Stability and Growth
CEO Thigpen stated, “Looking forward, we are encouraged by the relative stability in oil prices, as they remain persistently above $60 per barrel since February. As the COVID-19 vaccines are distributed around the world, we expect the global demand for hydrocarbons will continue to recover. And as global oil inventories declines, prices are likely to push even higher.” He summed it up, “Most importantly, we believe our customers also subscribe to this view. Their competence and improving oil market fundamentals has resulted in accelerated planning for new or previously delayed projects, may of which are expected to commence later this year.” He underscored that all the Gulf of Mexico fleet of active rigs could be sold out later this year with the anticipated awards expected later this year which is, “… something that the industry hasn’t even contemplated since 2014, and clearly supports a meaningful inflections in day rates from current levels.”
RIG Price Trajectories
Using the rifle charts on the monthly and weekly time frames provides a broader view of the landscape for RIG stock. The monthly rifle chart is uptrending with a rising 5-period moving average (MA) at $3.52 and the monthly 15-period MA at the $2.13 Fibonacci (fib) level.

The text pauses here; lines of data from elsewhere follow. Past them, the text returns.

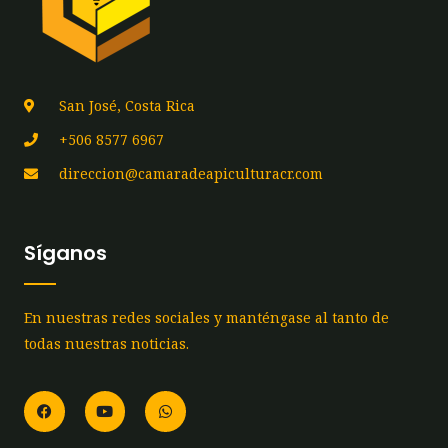
San José, Costa Rica
+506 8577 6967
direccion@camaradeapiculturacr.com
Síganos
En nuestras redes sociales y manténgase al tanto de
todas nuestras noticias.
F
Y
W
a
o
h
c
u
a
e
t
t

The monthly stochastic emerged out of a two-year sub 20-band oversold level in January 2021 and continued to rise through the 50-band. The monthly upper Bollinger Bands (BBs) are at $7.07. The weekly rifle chart initially peaked its uptrend at the $4.78 fib to for a weekly market structure high (MSH) trigger below $3.69. The weekly stochastic is trying to cross back up to form a breakout on the weekly 5-period MA at $3.56 crossover through its 15-period MA at $3.65 towards a market structure low (MSL) buy trigger above $4.02. This targets the weekly upper BBs retest of the $4.78 fib. Prudent investors can monitor for opportunistic pullback entry levels at the $3.69 weekly MSH trigger, $3.23 fib, $2.70 level, $2.13 fib, and the $1.48 fib. Upside trajectories range from $5.40 on up to the $8 fib.